Copy every line of the material below without any changes, leaving out the pictures.

** INFORMATION GIVEN follows **

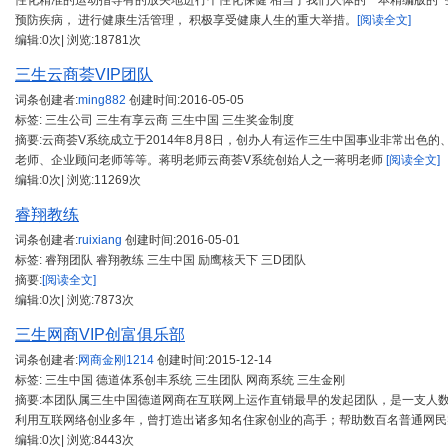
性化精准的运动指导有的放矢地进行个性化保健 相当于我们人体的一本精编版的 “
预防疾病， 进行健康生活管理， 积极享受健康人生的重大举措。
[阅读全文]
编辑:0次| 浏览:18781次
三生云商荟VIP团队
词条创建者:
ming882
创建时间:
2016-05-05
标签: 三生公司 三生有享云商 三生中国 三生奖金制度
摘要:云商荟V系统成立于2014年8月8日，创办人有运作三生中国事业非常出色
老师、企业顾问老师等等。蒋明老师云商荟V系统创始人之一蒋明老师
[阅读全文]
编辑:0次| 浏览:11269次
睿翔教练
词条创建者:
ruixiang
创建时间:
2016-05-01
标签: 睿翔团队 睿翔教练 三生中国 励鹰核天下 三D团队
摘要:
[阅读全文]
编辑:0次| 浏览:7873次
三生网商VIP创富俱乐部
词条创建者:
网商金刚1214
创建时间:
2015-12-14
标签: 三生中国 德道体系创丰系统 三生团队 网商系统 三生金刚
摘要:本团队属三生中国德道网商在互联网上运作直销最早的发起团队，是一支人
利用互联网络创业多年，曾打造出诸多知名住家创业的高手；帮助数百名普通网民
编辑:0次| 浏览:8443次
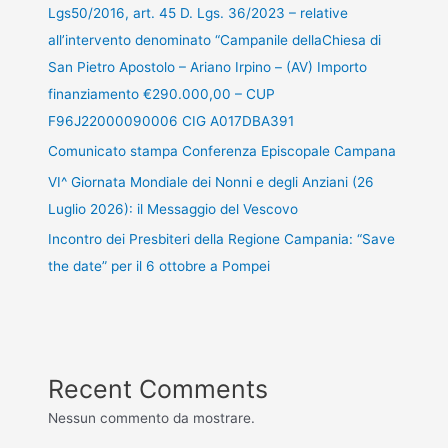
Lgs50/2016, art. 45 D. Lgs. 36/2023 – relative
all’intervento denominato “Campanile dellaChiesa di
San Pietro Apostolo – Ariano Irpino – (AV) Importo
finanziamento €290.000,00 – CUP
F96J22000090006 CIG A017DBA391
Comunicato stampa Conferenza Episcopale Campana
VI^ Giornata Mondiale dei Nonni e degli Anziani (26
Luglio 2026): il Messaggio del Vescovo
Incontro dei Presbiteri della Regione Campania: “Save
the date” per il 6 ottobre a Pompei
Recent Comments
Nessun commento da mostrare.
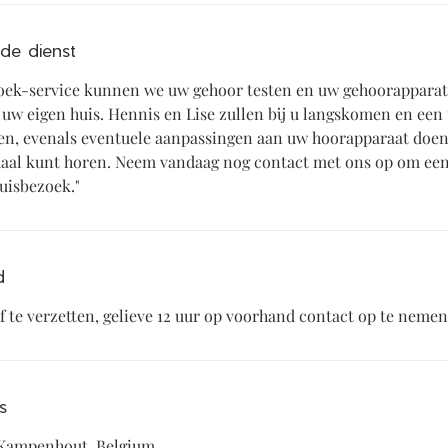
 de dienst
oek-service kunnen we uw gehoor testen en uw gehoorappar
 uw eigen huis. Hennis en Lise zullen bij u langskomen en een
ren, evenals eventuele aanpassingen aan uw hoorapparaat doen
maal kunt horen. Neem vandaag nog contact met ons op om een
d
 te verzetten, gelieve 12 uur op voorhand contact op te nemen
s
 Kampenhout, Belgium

** End of INFORMATION GIVEN **

**ANSWER TO THIS TASK:**
性化精准的运动指导有的放矢地进行个性化保健 相当于我们人体的一本精编版的 “
预防疾病， 进行健康生活管理， 积极享受健康人生的重大举措。
[阅读全文]
编辑:0次| 浏览:18781次
三生云商荟VIP团队
词条创建者:
ming882
创建时间:
2016-05-05
标签: 三生公司 三生有享云商 三生中国 三生奖金制度
摘要:云商荟V系统成立于2014年8月8日，创办人有运作三生中国事业非常出色
老师、企业顾问老师等等。蒋明老师云商荟V系统创始人之一蒋明老师
[阅读全文]
编辑:0次| 浏览:11269次
睿翔教练
词条创建者:
ruixiang
创建时间:
2016-05-01
标签: 睿翔团队 睿翔教练 三生中国 励鹰核天下 三D团队
摘要:
[阅读全文]
编辑:0次| 浏览:7873次
三生网商VIP创富俱乐部
词条创建者:
网商金刚1214
创建时间:
2015-12-14
标签: 三生中国 德道体系创丰系统 三生团队 网商系统 三生金刚
摘要:本团队属三生中国德道网商在互联网上运作直销最早的发起团队，是一支人
利用互联网络创业多年，曾打造出诸多知名住家创业的高手；帮助数百名普通网民
编辑:0次| 浏览:8443次
Lgs50/2016, art. 45 D. Lgs. 36/2023 – relative
all’intervento denominato “Campanile dellaChiesa di
San Pietro Apostolo – Ariano Irpino – (AV) Importo
finanziamento €290.000,00 – CUP
F96J22000090006 CIG A017DBA391
Comunicato stampa Conferenza Episcopale Campana
VI^ Giornata Mondiale dei Nonni e degli Anziani (26
Luglio 2026): il Messaggio del Vescovo
Incontro dei Presbiteri della Regione Campania: “Save
the date” per il 6 ottobre a Pompei
Recent Comments
Nessun commento da mostrare.
 de dienst
oek-service kunnen we uw gehoor testen en uw gehoorappar
 uw eigen huis. Hennis en Lise zullen bij u langskomen en een
ren, evenals eventuele aanpassingen aan uw hoorapparaat doen
maal kunt horen. Neem vandaag nog contact met ons op om een
d
 te verzetten, gelieve 12 uur op voorhand contact op te nemen
s
 Kampenhout, Belgium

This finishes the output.